Topology Optimization Using Strain Energy Distribution for 2D Structures

Abstract

Optimization is carried out to achieve the best out of given resources while satisfying constraints on performance, state variables, and resources thus avoiding the excessive use of resources and decrease the cost associated. Structural systems need to be designed for a minimum of weight, compliance, displacement, frequency, etc., to save cost and get optimal performance. For this, structural optimization is carried out. Topology optimization is one type of structural optimization in which topology of the structure is changed. Generally, topology optimization is performed using methods like solid isotropic material with penalization (SIMP), level set-based methods, phase field method, evolutionary structural optimization (ESO), and bidirectional evolutionary structural optimization (BESO). In the present work, a modified evolutionary algorithm is proposed for structural optimization with consideration to strain energy distribution. Addition of material is performed on a partially void space instead of material removal. As the final optimum structure bears only a fraction of initial structure, the method of structure growth using addition approach is better for computational efficiency. This method initially takes a void input design domain but to make numerical computation easy, negligible density is assumed. The objective is to achieve critical strain energy per unit volume which is less than the modulus of resilience according to the maximum strain energy criterion.

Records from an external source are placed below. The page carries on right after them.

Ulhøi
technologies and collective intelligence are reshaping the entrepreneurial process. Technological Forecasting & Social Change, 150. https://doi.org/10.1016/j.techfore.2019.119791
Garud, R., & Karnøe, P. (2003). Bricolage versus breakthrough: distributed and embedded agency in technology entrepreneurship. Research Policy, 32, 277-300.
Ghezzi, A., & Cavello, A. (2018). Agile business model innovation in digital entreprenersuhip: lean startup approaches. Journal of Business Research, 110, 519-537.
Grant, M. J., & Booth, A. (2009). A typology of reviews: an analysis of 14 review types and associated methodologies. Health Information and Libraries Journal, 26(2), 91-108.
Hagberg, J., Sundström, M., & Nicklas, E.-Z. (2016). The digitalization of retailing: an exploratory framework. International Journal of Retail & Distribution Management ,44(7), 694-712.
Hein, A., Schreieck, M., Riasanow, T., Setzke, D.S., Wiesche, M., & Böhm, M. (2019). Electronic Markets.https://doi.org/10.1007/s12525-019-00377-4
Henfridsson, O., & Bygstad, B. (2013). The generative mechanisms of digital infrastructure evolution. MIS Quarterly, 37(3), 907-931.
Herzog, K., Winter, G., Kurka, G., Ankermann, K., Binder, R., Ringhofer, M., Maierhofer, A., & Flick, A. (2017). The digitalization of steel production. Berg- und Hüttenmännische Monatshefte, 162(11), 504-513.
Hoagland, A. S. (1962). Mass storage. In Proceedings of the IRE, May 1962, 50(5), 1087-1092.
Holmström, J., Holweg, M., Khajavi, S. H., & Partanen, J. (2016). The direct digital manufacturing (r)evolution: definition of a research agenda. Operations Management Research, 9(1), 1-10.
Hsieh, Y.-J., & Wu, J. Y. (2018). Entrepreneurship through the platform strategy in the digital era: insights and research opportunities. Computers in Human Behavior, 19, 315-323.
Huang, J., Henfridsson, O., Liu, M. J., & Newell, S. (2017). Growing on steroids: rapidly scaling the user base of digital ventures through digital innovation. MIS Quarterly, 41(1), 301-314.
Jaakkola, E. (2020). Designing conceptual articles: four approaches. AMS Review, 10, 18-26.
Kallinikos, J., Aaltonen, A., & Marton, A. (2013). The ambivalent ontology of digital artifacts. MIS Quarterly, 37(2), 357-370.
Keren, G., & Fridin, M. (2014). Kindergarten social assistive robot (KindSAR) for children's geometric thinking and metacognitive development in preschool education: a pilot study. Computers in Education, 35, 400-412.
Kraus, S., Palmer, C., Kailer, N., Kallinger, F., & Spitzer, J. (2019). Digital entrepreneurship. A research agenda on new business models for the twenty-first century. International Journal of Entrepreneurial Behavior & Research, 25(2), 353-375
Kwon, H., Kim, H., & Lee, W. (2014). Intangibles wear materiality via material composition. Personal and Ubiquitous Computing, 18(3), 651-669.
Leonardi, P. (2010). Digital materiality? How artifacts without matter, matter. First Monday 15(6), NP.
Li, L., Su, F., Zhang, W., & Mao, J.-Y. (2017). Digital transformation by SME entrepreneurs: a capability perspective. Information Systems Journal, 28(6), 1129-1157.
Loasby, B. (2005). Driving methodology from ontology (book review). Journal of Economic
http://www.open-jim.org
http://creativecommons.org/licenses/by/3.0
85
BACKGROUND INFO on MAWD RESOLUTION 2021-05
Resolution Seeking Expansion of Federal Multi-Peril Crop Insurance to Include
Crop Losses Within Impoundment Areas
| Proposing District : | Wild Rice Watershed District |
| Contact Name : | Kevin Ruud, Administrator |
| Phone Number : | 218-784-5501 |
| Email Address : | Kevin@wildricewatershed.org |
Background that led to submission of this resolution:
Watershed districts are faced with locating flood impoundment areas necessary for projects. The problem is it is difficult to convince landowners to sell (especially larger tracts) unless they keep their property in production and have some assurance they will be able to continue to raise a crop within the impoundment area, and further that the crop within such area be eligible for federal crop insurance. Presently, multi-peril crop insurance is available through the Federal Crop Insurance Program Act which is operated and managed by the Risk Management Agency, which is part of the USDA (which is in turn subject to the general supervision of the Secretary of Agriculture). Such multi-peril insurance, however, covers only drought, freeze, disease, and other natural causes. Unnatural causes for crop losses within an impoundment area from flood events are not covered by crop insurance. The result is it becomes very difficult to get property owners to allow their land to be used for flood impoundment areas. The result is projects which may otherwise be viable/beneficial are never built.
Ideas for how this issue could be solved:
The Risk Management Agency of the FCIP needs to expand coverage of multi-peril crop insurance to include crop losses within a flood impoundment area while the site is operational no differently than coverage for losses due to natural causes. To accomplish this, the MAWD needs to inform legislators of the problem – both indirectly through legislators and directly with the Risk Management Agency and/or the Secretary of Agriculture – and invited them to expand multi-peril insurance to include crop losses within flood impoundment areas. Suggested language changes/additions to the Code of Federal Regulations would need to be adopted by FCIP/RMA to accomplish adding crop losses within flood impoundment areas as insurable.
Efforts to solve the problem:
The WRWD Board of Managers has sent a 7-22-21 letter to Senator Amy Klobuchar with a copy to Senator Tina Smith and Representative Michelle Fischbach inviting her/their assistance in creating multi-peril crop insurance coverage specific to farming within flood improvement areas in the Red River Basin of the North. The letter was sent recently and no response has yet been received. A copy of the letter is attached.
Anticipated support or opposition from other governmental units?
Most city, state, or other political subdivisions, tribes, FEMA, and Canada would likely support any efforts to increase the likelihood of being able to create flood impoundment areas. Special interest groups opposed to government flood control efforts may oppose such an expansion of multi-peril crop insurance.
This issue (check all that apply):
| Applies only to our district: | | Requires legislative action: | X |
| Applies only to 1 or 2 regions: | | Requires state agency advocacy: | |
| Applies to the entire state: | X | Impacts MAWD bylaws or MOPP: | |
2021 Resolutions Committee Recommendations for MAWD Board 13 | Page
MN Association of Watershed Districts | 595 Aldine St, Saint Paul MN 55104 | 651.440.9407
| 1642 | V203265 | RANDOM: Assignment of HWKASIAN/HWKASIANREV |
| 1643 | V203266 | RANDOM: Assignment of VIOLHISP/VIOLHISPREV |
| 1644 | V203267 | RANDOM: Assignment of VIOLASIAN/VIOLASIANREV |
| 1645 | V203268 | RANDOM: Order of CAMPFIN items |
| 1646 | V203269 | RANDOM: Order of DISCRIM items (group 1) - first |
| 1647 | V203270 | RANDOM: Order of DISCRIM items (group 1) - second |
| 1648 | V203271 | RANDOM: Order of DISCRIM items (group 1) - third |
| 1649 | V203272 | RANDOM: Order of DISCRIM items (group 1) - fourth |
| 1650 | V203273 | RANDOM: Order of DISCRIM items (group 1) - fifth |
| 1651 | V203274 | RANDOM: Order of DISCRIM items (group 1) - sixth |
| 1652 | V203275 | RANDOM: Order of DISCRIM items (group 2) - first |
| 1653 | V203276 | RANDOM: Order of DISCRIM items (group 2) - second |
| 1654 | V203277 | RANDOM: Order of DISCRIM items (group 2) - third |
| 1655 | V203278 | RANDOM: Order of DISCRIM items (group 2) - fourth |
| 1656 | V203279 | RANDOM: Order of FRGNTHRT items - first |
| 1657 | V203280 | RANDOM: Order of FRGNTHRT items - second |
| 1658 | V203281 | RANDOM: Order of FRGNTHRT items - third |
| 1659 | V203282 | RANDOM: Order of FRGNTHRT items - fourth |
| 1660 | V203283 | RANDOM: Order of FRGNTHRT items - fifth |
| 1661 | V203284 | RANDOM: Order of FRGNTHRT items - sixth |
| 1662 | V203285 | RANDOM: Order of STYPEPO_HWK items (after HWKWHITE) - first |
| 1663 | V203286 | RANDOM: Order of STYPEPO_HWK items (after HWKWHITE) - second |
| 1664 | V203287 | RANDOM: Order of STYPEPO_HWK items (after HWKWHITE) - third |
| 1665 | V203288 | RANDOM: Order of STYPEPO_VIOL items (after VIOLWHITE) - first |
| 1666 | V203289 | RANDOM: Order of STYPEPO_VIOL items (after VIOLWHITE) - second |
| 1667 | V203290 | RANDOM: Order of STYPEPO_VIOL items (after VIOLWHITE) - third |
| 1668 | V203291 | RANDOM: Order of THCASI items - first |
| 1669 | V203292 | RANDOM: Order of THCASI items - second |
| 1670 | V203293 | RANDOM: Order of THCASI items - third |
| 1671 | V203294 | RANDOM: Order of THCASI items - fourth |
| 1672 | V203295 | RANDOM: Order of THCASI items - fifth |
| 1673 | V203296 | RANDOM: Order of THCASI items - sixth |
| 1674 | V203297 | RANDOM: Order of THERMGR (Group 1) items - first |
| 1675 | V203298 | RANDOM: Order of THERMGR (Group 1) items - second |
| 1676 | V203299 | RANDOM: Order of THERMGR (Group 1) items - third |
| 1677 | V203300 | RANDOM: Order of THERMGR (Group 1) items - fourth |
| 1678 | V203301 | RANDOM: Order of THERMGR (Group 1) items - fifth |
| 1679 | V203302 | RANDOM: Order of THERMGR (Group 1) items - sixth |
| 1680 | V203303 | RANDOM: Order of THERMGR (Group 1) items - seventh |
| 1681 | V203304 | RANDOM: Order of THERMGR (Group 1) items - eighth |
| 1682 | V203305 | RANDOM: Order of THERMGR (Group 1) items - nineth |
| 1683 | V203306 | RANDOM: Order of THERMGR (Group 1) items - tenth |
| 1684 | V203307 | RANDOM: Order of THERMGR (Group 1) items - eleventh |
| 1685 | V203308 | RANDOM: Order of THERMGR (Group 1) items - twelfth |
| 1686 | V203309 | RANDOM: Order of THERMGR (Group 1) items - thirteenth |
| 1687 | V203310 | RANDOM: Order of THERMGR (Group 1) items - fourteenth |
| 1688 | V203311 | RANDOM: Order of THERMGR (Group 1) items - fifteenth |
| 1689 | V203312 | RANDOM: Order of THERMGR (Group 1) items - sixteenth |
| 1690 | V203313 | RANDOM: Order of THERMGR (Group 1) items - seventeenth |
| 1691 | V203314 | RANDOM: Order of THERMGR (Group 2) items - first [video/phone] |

According to the maximum strain energy theory, a safe structure should have strain energy per unit volume less than the modulus of resilience. Hence, the objective is to find a structure satisfying the above criterion with minimum weight. The main focus of the work is to find optimum topology. Effect of multiple loads, rate of material addition, and effect of the magnitude of loads are also considered for structural optimization. The results are close to the results reported in the literature.